▸ What is being asked
Copy out every one of the records below word for word, but leave the pictures out.

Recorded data
━━━━━━━━

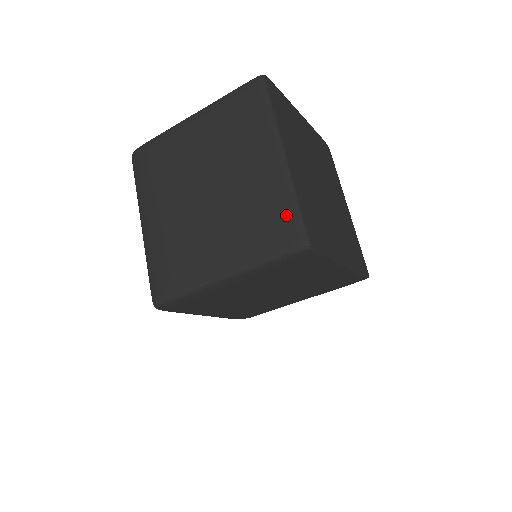
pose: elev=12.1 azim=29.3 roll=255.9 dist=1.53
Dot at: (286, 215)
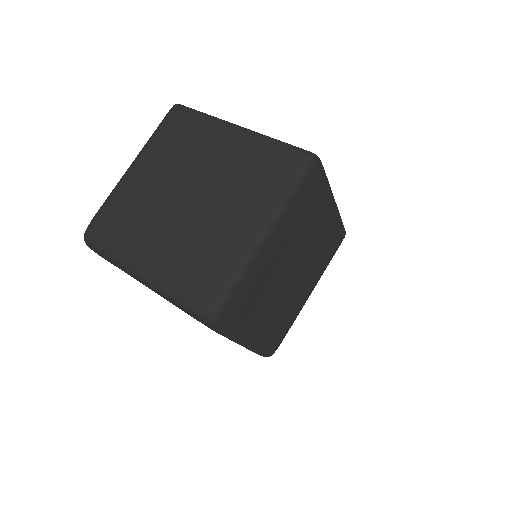
Dot at: (279, 152)
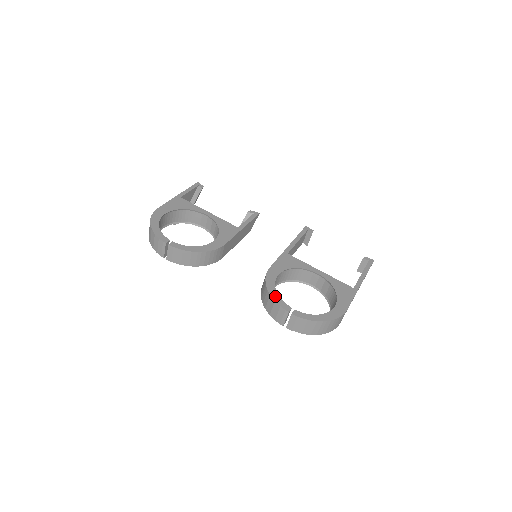
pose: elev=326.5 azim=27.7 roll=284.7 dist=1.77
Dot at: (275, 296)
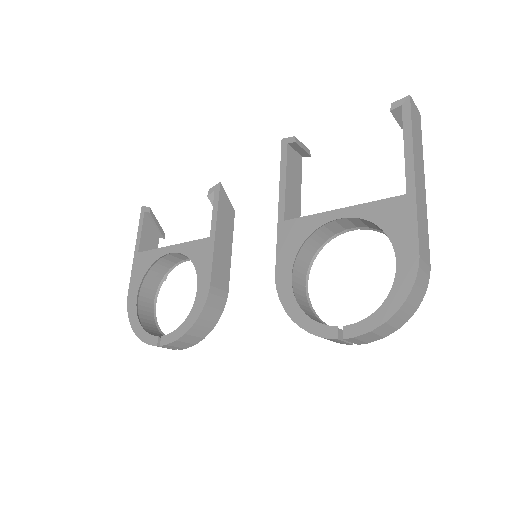
Dot at: (306, 323)
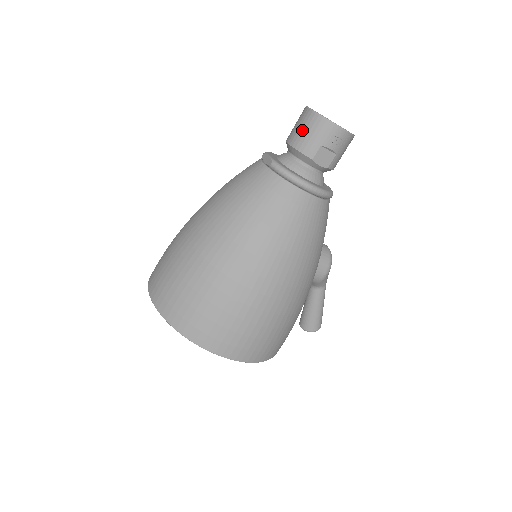
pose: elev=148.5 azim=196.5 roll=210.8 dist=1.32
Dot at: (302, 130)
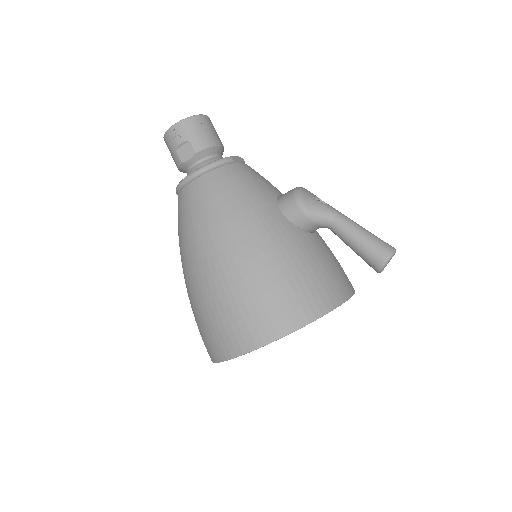
Dot at: (172, 157)
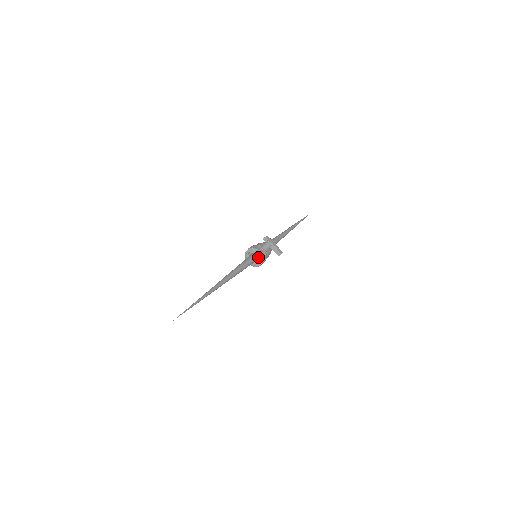
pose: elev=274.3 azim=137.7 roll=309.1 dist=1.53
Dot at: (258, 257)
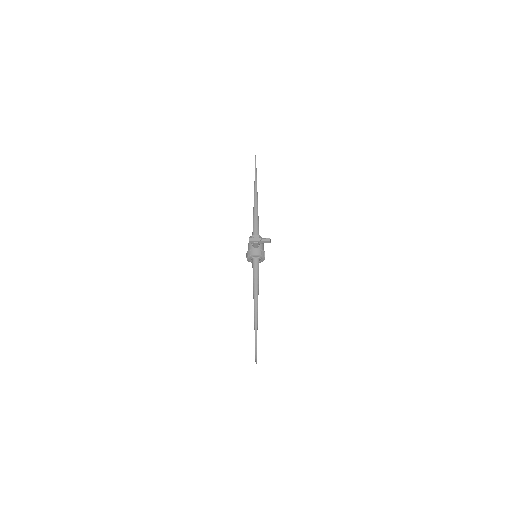
Dot at: (258, 258)
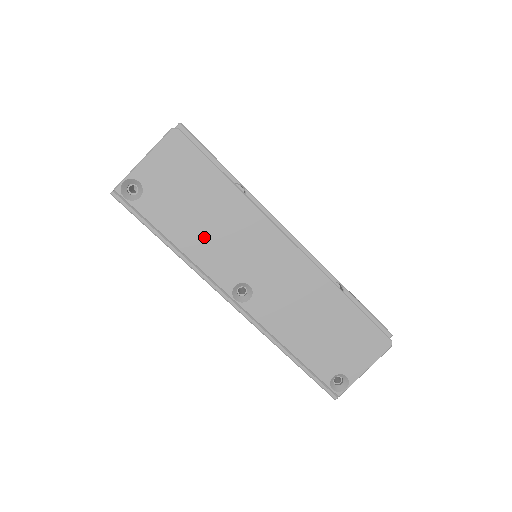
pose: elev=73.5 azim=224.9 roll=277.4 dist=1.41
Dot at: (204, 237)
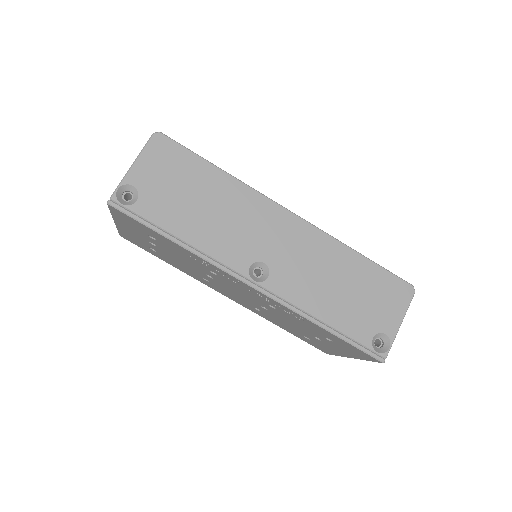
Dot at: (208, 225)
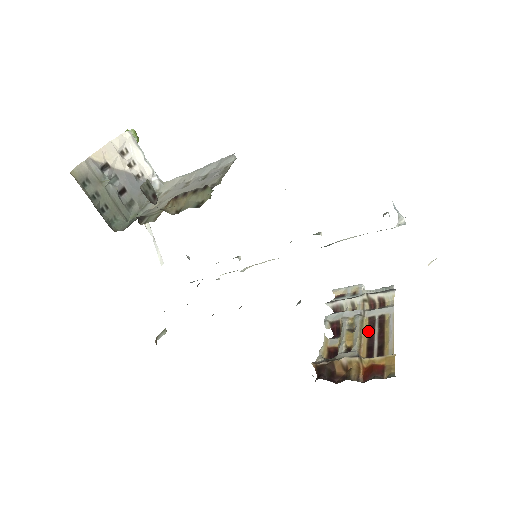
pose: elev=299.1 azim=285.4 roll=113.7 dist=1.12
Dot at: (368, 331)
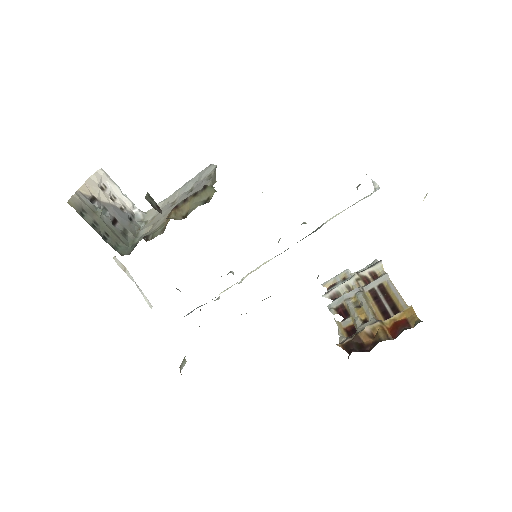
Dot at: (374, 301)
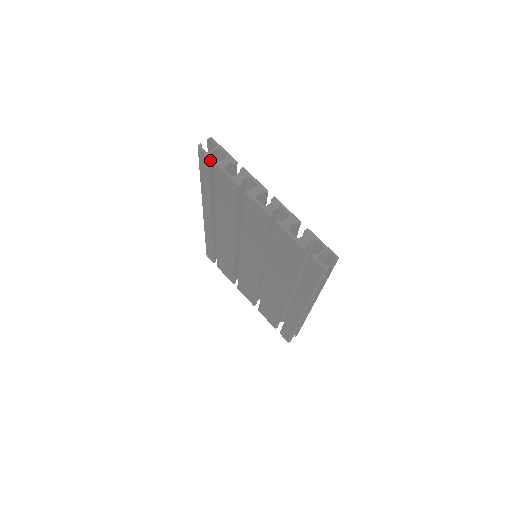
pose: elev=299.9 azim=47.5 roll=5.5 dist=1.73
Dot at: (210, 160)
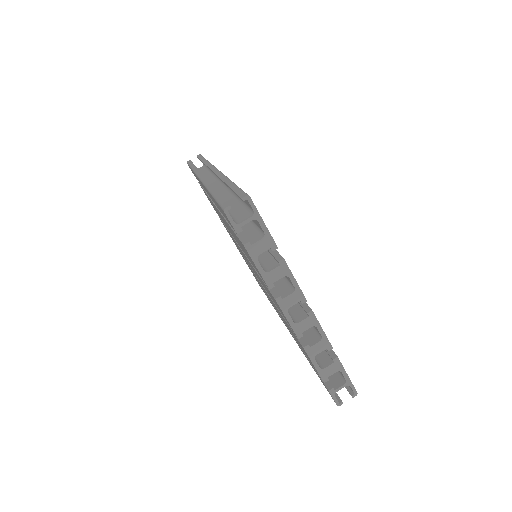
Dot at: occluded
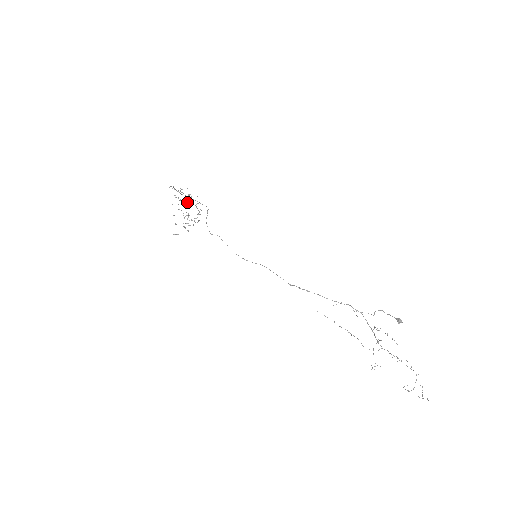
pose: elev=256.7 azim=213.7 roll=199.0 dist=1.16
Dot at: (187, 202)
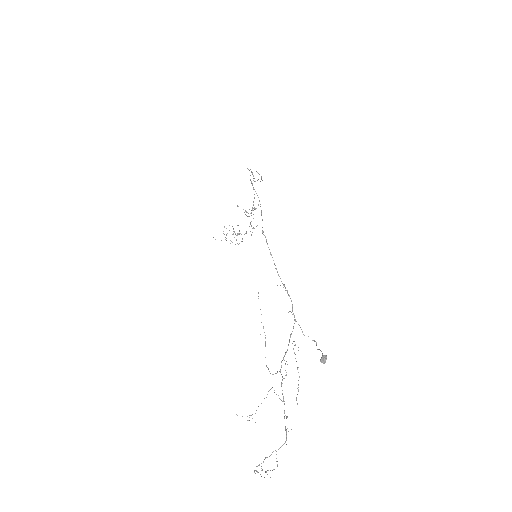
Dot at: occluded
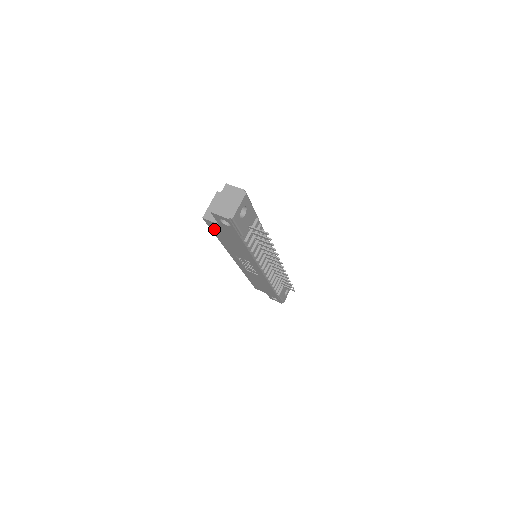
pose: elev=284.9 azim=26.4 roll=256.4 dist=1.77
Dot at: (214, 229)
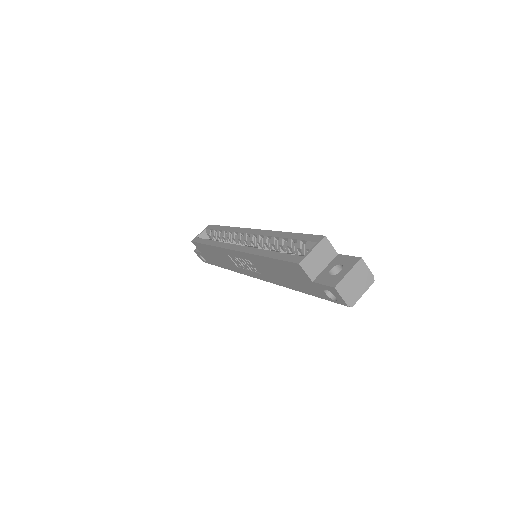
Dot at: (288, 266)
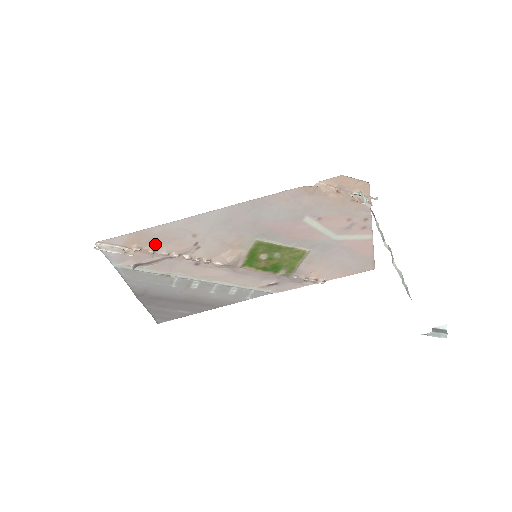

━━━━━━━━

▸ Answer to this exercise
pose: elev=12.1 azim=29.3 roll=255.9 dist=1.53
Dot at: (286, 215)
Dot at: (279, 152)
pose: elev=326.5 azim=27.7 roll=284.7 dist=1.77
Dot at: (275, 296)
Dot at: (306, 323)
pose: elev=148.5 azim=196.5 roll=210.8 dist=1.32
Dot at: (302, 130)
Dot at: (172, 157)
pose: elev=274.3 azim=137.7 roll=309.1 dist=1.53
Dot at: (258, 257)
Dot at: (258, 258)
pose: elev=73.5 azim=224.9 roll=277.4 dist=1.41
Dot at: (204, 237)
Dot at: (208, 225)
pose: elev=299.1 azim=285.4 roll=113.7 dist=1.12
Dot at: (368, 331)
Dot at: (374, 301)
pose: elev=299.9 azim=47.5 roll=5.5 dist=1.73
Dot at: (210, 160)
Dot at: occluded
pose: elev=256.7 azim=213.7 roll=199.0 dist=1.16
Dot at: (187, 202)
Dot at: occluded
pose: elev=284.9 azim=26.4 roll=256.4 dist=1.77
Dot at: (214, 229)
Dot at: (288, 266)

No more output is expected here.